Advanced UDF Patterns

Working with complex types:

// UDF that processes arrays
val arraySum = udf((arr: Seq[Int]) => if (arr != null) arr.sum else 0)

// UDF that processes structs
val extractField = udf((row: Row) => if (row != null) row.getString(0) else null)

// UDF that returns complex types
val createStruct = udf((name: String, age: Int) => Row(name, age, s"$name-$age"))

// Register with explicit return type
spark.udf.register("create_person", createStruct, 
  StructType(Seq(
    StructField("name", StringType),
    StructField("age", IntegerType),
    StructField("id", StringType)
  ))
)

Error handling in UDFs:

val safeDiv = udf((a: Double, b: Double) => {
  try {
    if (b == 0.0) None else Some(a / b)
  } catch {
    case _: Exception => None
  }
})

// UDF with detailed error information
val validateEmail = udf((email: String) => {
  if (email == null || email.isEmpty) {
    Map("valid" -> false, "error" -> "Email is empty")
  } else if (!email.contains("@")) {
    Map("valid" -> false, "error" -> "Missing @ symbol")
  } else {
    Map("valid" -> true, "error" -> "")
  }
})

Performance optimization:

// Broadcast variables in UDFs
val lookupMap = spark.sparkContext.broadcast(Map(
  "A" -> "Alpha",
  "B" -> "Beta", 
  "C" -> "Gamma"
))

val lookupUdf = udf((code: String) => {
  lookupMap.value.getOrElse(code, "Unknown")
})

// Use closure-free UDFs for better serialization
object UDFUtils {
  def multiply(factor: Double): UserDefinedFunction = {
    udf((value: Double) => value * factor)
  }
  
  def formatCurrency(locale: String): UserDefinedFunction = {
    udf((amount: Double) => {
      val formatter = java.text.NumberFormat.getCurrencyInstance(
        java.util.Locale.forLanguageTag(locale)
      )
      formatter.format(amount)
    })
  }
}

val doubleValue = UDFUtils.multiply(2.0)
val formatUSD = UDFUtils.formatCurrency("en-US")

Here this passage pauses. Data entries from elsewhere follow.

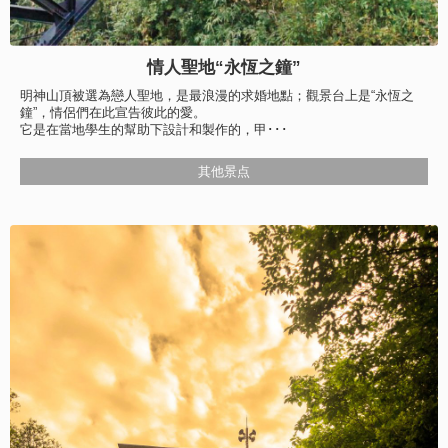
情人聖地“永恆之鐘”
明神山頂被選為戀人聖地，是最浪漫的求婚地點；觀景台上是“永恆之
鐘”，情侶們在此宣告彼此的愛。
它是在當地學生的幫助下設計和製作的，甲･･･
其他景点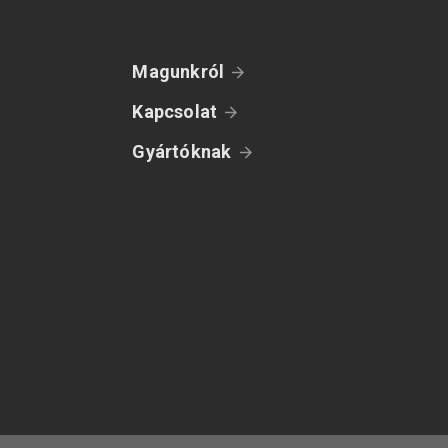
Magunkról
Kapcsolat
Gyártóknak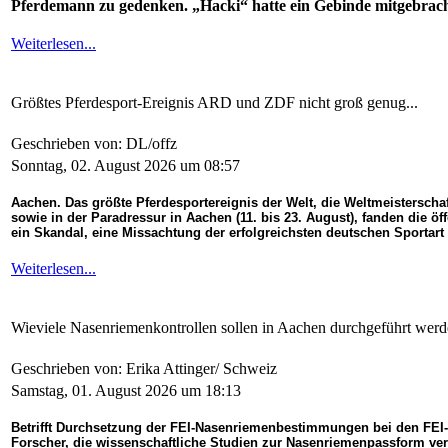
Pferdemann zu gedenken. „Hacki“ hatte ein Gebinde mitgebrach
Weiterlesen...
Größtes Pferdesport-Ereignis ARD und ZDF nicht groß genug...
Geschrieben von: DL/offz
Sonntag, 02. August 2026 um 08:57
Aachen. Das größte Pferdesportereignis der Welt, die Weltmeisterschaft
sowie in der Paradressur in Aachen (11. bis 23. August), fanden die ö
ein Skandal, eine Missachtung der erfolgreichsten deutschen Sportart
Weiterlesen...
Wieviele Nasenriemenkontrollen sollen in Aachen durchgeführt werde
Geschrieben von: Erika Attinger/ Schweiz
Samstag, 01. August 2026 um 18:13
Betrifft Durchsetzung der FEI-Nasenriemenbestimmungen bei den FEI-
Forscher, die wissenschaftliche Studien zur Nasenriemenpassform veröf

Typed UDFs with case classes:

case class Person(name: String, age: Int)
case class PersonInfo(person: Person, category: String)

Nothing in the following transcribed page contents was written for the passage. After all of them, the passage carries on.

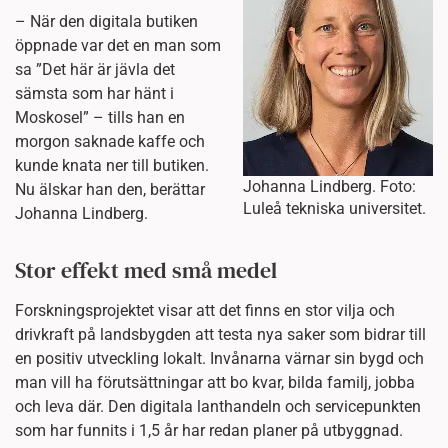
– När den digitala butiken
öppnade var det en man som
sa ”Det här är jävla det
sämsta som har hänt i
Moskosel” – tills han en
morgon saknade kaffe och
kunde knata ner till butiken.
Johanna Lindberg. Foto:
Nu älskar han den, berättar
Luleå tekniska universitet.
Johanna Lindberg.
Stor effekt med små medel
Forskningsprojektet visar att det finns en stor vilja och
drivkraft på landsbygden att testa nya saker som bidrar till
en positiv utveckling lokalt. Invånarna värnar sin bygd och
man vill ha förutsättningar att bo kvar, bilda familj, jobba
och leva där. Den digitala lanthandeln och servicepunkten
som har funnits i 1,5 år har redan planer på utbyggnad.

// Typed UDF working with case classes
val categorize = udf((person: Person) => {
  val category = person.age match {
    case age if age < 18 => "Minor"
    case age if age < 65 => "Adult"
    case _ => "Senior"
  }
  PersonInfo(person, category)
})

// Use with proper encoders
import spark.implicits._
val peopleDS = Seq(
  Person("Alice", 25),
  Person("Bob", 17),
  Person("Carol", 70)
).toDS()

val categorizedDS = peopleDS.select(categorize(col("value")).alias("info"))

UDF Best Practices

Null handling:

val nullSafeUdf = udf((value: String) => {
  Option(value).map(_.trim.toUpperCase).orNull
})

// Or mark as non-nullable if appropriate
val nonNullUdf = udf((value: String) => value.trim.toUpperCase)
  .asNonNullable()

Testing UDFs:

// Unit test UDFs outside Spark context
val testUdf = (s: String) => s.toUpperCase
assert(testUdf("hello") == "HELLO")

// Integration testing with Spark
val df = Seq("hello", "world").toDF("text")
val result = df.select(upperCase(col("text"))).collect()
assert(result.map(_.getString(0)) sameElements Array("HELLO", "WORLD"))

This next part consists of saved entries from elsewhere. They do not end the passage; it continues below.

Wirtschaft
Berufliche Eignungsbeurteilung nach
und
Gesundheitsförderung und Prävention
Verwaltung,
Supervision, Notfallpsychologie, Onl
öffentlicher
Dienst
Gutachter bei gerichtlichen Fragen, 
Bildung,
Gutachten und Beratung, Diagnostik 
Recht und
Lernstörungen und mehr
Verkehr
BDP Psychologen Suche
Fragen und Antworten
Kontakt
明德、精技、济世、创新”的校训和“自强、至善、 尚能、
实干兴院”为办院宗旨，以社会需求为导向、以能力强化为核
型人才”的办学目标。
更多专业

Documentation and type safety:

/**
 * Calculates compound interest
 * @param principal Initial amount
 * @param rate Annual interest rate (as decimal, e.g., 0.05 for 5%)
 * @param years Number of years
 * @param compoundingPeriods Number of times interest is compounded per year
 * @return Final amount after compound interest
 */
val compoundInterest = udf((principal: Double, rate: Double, years: Int, compoundingPeriods: Int) => {
  require(principal >= 0, "Principal must be non-negative")
  require(rate >= 0, "Interest rate must be non-negative") 
  require(years >= 0, "Years must be non-negative")
  require(compoundingPeriods > 0, "Compounding periods must be positive")
  
  principal * math.pow(1 + rate / compoundingPeriods, compoundingPeriods * years)
})

spark.udf.register("compound_interest", compoundInterest)